### Data extracts
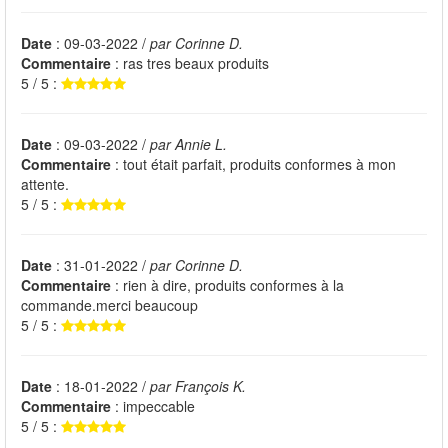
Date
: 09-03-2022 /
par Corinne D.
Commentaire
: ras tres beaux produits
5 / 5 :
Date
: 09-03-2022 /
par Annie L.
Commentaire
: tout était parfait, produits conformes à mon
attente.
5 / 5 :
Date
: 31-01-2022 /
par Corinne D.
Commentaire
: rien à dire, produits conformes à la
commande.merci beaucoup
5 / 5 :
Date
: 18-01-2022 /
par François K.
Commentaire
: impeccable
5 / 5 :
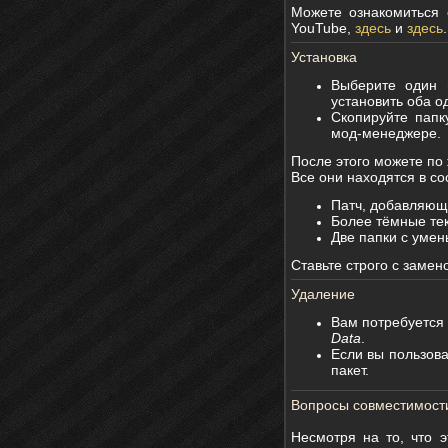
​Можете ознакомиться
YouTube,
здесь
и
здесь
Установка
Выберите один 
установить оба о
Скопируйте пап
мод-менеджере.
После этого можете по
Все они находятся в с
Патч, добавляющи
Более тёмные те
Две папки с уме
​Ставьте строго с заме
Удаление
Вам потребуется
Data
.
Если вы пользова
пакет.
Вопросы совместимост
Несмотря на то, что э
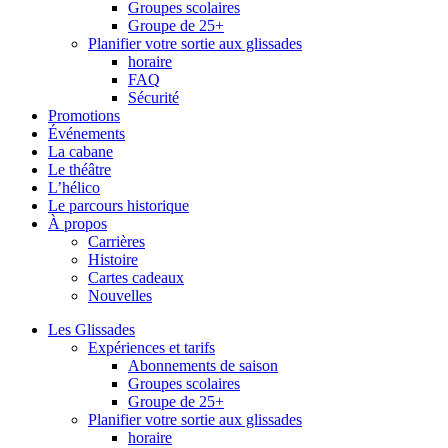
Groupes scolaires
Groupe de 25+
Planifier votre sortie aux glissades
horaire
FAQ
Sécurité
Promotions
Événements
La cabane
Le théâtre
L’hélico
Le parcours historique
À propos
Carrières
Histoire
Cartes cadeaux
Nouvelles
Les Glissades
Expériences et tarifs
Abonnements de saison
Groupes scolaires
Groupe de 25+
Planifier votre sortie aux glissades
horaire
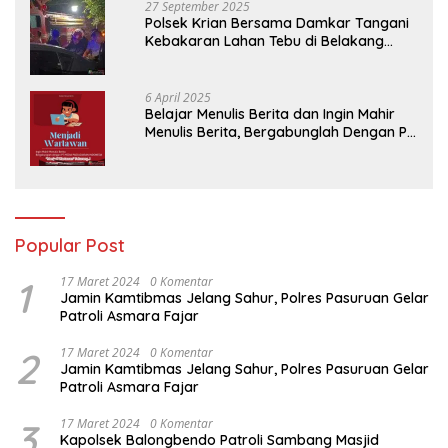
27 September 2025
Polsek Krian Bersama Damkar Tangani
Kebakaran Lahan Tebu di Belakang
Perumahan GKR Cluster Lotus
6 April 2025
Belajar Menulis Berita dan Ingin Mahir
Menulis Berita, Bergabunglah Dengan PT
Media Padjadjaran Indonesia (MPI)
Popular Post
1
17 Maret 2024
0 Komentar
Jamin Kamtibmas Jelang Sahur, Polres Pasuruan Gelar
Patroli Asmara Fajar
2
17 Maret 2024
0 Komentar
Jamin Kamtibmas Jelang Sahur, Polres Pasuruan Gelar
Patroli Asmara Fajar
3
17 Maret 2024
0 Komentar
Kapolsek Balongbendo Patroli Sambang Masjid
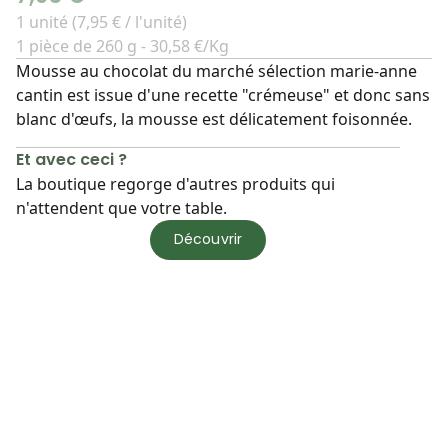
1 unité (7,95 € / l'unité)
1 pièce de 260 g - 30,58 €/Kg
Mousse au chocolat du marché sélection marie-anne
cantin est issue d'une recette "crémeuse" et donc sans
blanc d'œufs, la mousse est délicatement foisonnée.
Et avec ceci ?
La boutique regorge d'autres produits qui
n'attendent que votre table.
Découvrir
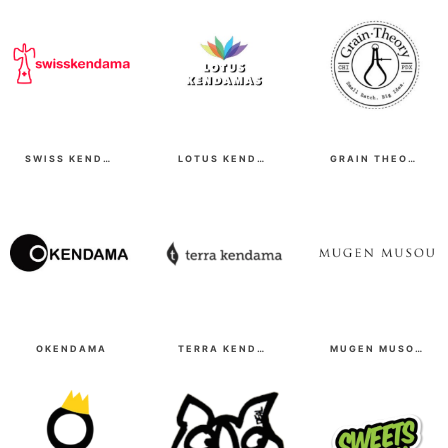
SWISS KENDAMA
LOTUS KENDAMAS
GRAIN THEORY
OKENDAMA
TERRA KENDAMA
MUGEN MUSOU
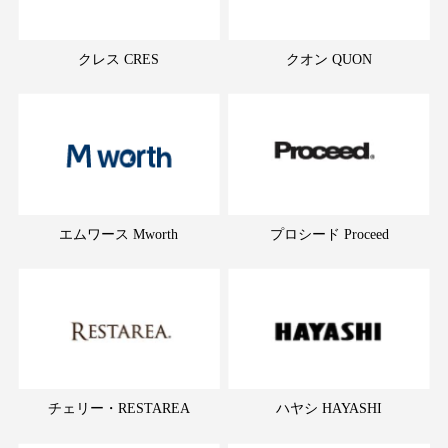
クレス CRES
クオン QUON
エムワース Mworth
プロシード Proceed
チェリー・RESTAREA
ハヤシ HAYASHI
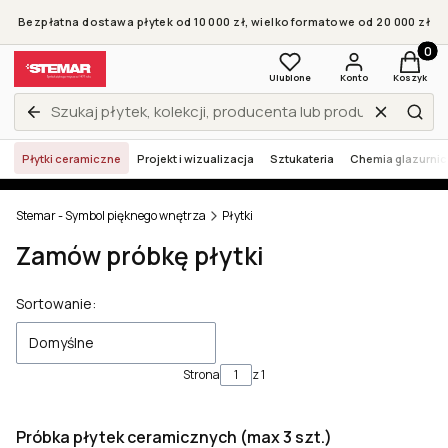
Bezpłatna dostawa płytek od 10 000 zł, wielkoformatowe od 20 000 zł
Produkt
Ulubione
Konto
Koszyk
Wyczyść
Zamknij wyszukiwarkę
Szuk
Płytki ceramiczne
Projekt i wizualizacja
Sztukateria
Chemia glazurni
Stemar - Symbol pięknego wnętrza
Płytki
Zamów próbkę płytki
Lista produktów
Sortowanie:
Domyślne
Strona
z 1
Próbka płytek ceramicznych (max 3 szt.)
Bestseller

### Task objective
Render every line of text from all the records above as a numbered list, leaving out blank lines and the picture markers.

### Exercise answer
1. Date
2. : 09-03-2022 /
3. par Corinne D.
4. Commentaire
5. : ras tres beaux produits
6. 5 / 5 :
7. Date
8. : 09-03-2022 /
9. par Annie L.
10. Commentaire
11. : tout était parfait, produits conformes à mon
12. attente.
13. 5 / 5 :
14. Date
15. : 31-01-2022 /
16. par Corinne D.
17. Commentaire
18. : rien à dire, produits conformes à la
19. commande.merci beaucoup
20. 5 / 5 :
21. Date
22. : 18-01-2022 /
23. par François K.
24. Commentaire
25. : impeccable
26. 5 / 5 :
27. ​Можете ознакомиться
28. YouTube,
29. здесь
30. и
31. здесь
32. Установка
33. Выберите один 
34. установить оба о
35. Скопируйте пап
36. мод-менеджере.
37. После этого можете по
38. Все они находятся в с
39. Патч, добавляющи
40. Более тёмные те
41. Две папки с уме
42. ​Ставьте строго с заме
43. Удаление
44. Вам потребуется
45. Data
46. .
47. Если вы пользова
48. пакет.
49. Вопросы совместимост
50. Несмотря на то, что э
51. Groupes scolaires
52. Groupe de 25+
53. Planifier votre sortie aux glissades
54. horaire
55. FAQ
56. Sécurité
57. Promotions
58. Événements
59. La cabane
60. Le théâtre
61. L’hélico
62. Le parcours historique
63. À propos
64. Carrières
65. Histoire
66. Cartes cadeaux
67. Nouvelles
68. Les Glissades
69. Expériences et tarifs
70. Abonnements de saison
71. Groupes scolaires
72. Groupe de 25+
73. Planifier votre sortie aux glissades
74. horaire
75. 27 September 2025
76. Polsek Krian Bersama Damkar Tangani
77. Kebakaran Lahan Tebu di Belakang
78. Perumahan GKR Cluster Lotus
79. 6 April 2025
80. Belajar Menulis Berita dan Ingin Mahir
81. Menulis Berita, Bergabunglah Dengan PT
82. Media Padjadjaran Indonesia (MPI)
83. Popular Post
84. 1
85. 17 Maret 2024
86. 0 Komentar
87. Jamin Kamtibmas Jelang Sahur, Polres Pasuruan Gelar
88. Patroli Asmara Fajar
89. 2
90. 17 Maret 2024
91. 0 Komentar
92. Jamin Kamtibmas Jelang Sahur, Polres Pasuruan Gelar
93. Patroli Asmara Fajar
94. 3
95. 17 Maret 2024
96. 0 Komentar
97. Kapolsek Balongbendo Patroli Sambang Masjid
98. 1 unité (7,95 € / l'unité)
99. 1 pièce de 260 g - 30,58 €/Kg
100. Mousse au chocolat du marché sélection marie-anne
101. cantin est issue d'une recette "crémeuse" et donc sans
102. blanc d'œufs, la mousse est délicatement foisonnée.
103. Et avec ceci ?
104. La boutique regorge d'autres produits qui
105. n'attendent que votre table.
106. Découvrir
107. SWISS KENDAMA
108. LOTUS KENDAMAS
109. GRAIN THEORY
110. OKENDAMA
111. TERRA KENDAMA
112. MUGEN MUSOU
113. クレス CRES
114. クオン QUON
115. エムワース Mworth
116. プロシード Proceed
117. チェリー・RESTAREA
118. ハヤシ HAYASHI
119. Bezpłatna dostawa płytek od 10 000 zł, wielkoformatowe od 20 000 zł
120. Produkt
121. Ulubione
122. Konto
123. Koszyk
124. Wyczyść
125. Zamknij wyszukiwarkę
126. Szuk
127. Płytki ceramiczne
128. Projekt i wizualizacja
129. Sztukateria
130. Chemia glazurni
131. Stemar - Symbol pięknego wnętrza
132. Płytki
133. Zamów próbkę płytki
134. Lista produktów
135. Sortowanie:
136. Domyślne
137. Strona
138. z 1
139. Próbka płytek ceramicznych (max 3 szt.)
140. Bestseller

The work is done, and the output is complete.